● **What is needed**:
Word for word, restate the entries below and exclude every image.

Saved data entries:
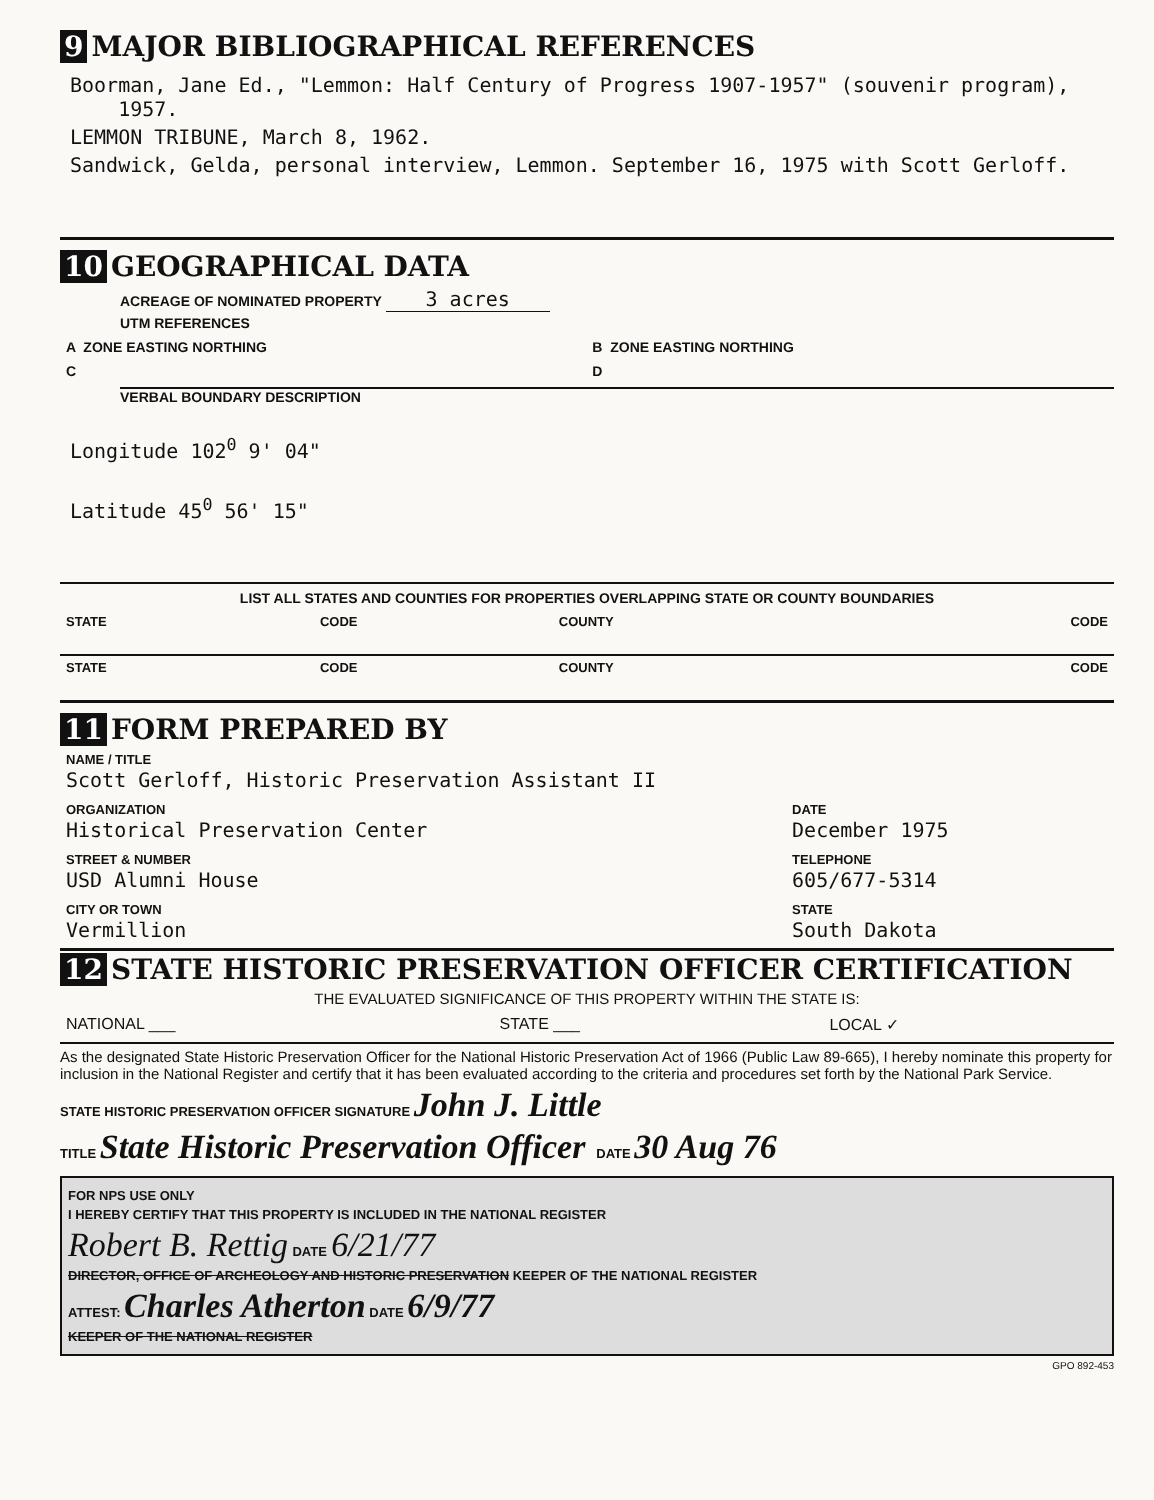9 MAJOR BIBLIOGRAPHICAL REFERENCES
Boorman, Jane Ed., "Lemmon: Half Century of Progress 1907-1957" (souvenir program),
1957.
LEMMON TRIBUNE, March 8, 1962.
Sandwick, Gelda, personal interview, Lemmon. September 16, 1975 with Scott Gerloff.
10 GEOGRAPHICAL DATA
ACREAGE OF NOMINATED PROPERTY 3 acres
UTM REFERENCES
| A ZONE EASTING NORTHING | B ZONE EASTING NORTHING |
| C | D |
VERBAL BOUNDARY DESCRIPTION
Longitude 102<sup>0</sup> 9' 04"
Latitude 45<sup>0</sup> 56' 15"
LIST ALL STATES AND COUNTIES FOR PROPERTIES OVERLAPPING STATE OR COUNTY BOUNDARIES
| STATE | CODE | COUNTY | CODE |
| STATE | CODE | COUNTY | CODE |
11 FORM PREPARED BY
| NAME / TITLE Scott Gerloff, Historic Preservation Assistant II | |
| ORGANIZATION Historical Preservation Center | DATE December 1975 |
| STREET & NUMBER USD Alumni House | TELEPHONE 605/677-5314 |
| CITY OR TOWN Vermillion | STATE South Dakota |
12 STATE HISTORIC PRESERVATION OFFICER CERTIFICATION
THE EVALUATED SIGNIFICANCE OF THIS PROPERTY WITHIN THE STATE IS:
| NATIONAL ___ | STATE ___ | LOCAL ✓ |
As the designated State Historic Preservation Officer for the National Historic Preservation Act of 1966 (Public Law 89-665), I hereby nominate this property for inclusion in the National Register and certify that it has been evaluated according to the criteria and procedures set forth by the National Park Service.
STATE HISTORIC PRESERVATION OFFICER SIGNATURE John J. Little
TITLE State Historic Preservation Officer DATE 30 Aug 76
FOR NPS USE ONLY
I HEREBY CERTIFY THAT THIS PROPERTY IS INCLUDED IN THE NATIONAL REGISTER
Robert B. Rettig DATE 6/21/77
DIRECTOR, OFFICE OF ARCHEOLOGY AND HISTORIC PRESERVATION KEEPER OF THE NATIONAL REGISTER
ATTEST: Charles Atherton DATE 6/9/77
KEEPER OF THE NATIONAL REGISTER
GPO 892-453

● **Solved exercise**:
9 MAJOR BIBLIOGRAPHICAL REFERENCES
Boorman, Jane Ed., "Lemmon: Half Century of Progress 1907-1957" (souvenir program),
1957.
LEMMON TRIBUNE, March 8, 1962.
Sandwick, Gelda, personal interview, Lemmon. September 16, 1975 with Scott Gerloff.
10 GEOGRAPHICAL DATA
ACREAGE OF NOMINATED PROPERTY 3 acres
UTM REFERENCES
| A ZONE EASTING NORTHING | B ZONE EASTING NORTHING |
| C | D |
VERBAL BOUNDARY DESCRIPTION
Longitude 102<sup>0</sup> 9' 04"
Latitude 45<sup>0</sup> 56' 15"
LIST ALL STATES AND COUNTIES FOR PROPERTIES OVERLAPPING STATE OR COUNTY BOUNDARIES
| STATE | CODE | COUNTY | CODE |
| STATE | CODE | COUNTY | CODE |
11 FORM PREPARED BY
| NAME / TITLE Scott Gerloff, Historic Preservation Assistant II | |
| ORGANIZATION Historical Preservation Center | DATE December 1975 |
| STREET & NUMBER USD Alumni House | TELEPHONE 605/677-5314 |
| CITY OR TOWN Vermillion | STATE South Dakota |
12 STATE HISTORIC PRESERVATION OFFICER CERTIFICATION
THE EVALUATED SIGNIFICANCE OF THIS PROPERTY WITHIN THE STATE IS:
| NATIONAL ___ | STATE ___ | LOCAL ✓ |
As the designated State Historic Preservation Officer for the National Historic Preservation Act of 1966 (Public Law 89-665), I hereby nominate this property for inclusion in the National Register and certify that it has been evaluated according to the criteria and procedures set forth by the National Park Service.
STATE HISTORIC PRESERVATION OFFICER SIGNATURE John J. Little
TITLE State Historic Preservation Officer DATE 30 Aug 76
FOR NPS USE ONLY
I HEREBY CERTIFY THAT THIS PROPERTY IS INCLUDED IN THE NATIONAL REGISTER
Robert B. Rettig DATE 6/21/77
DIRECTOR, OFFICE OF ARCHEOLOGY AND HISTORIC PRESERVATION KEEPER OF THE NATIONAL REGISTER
ATTEST: Charles Atherton DATE 6/9/77
KEEPER OF THE NATIONAL REGISTER
GPO 892-453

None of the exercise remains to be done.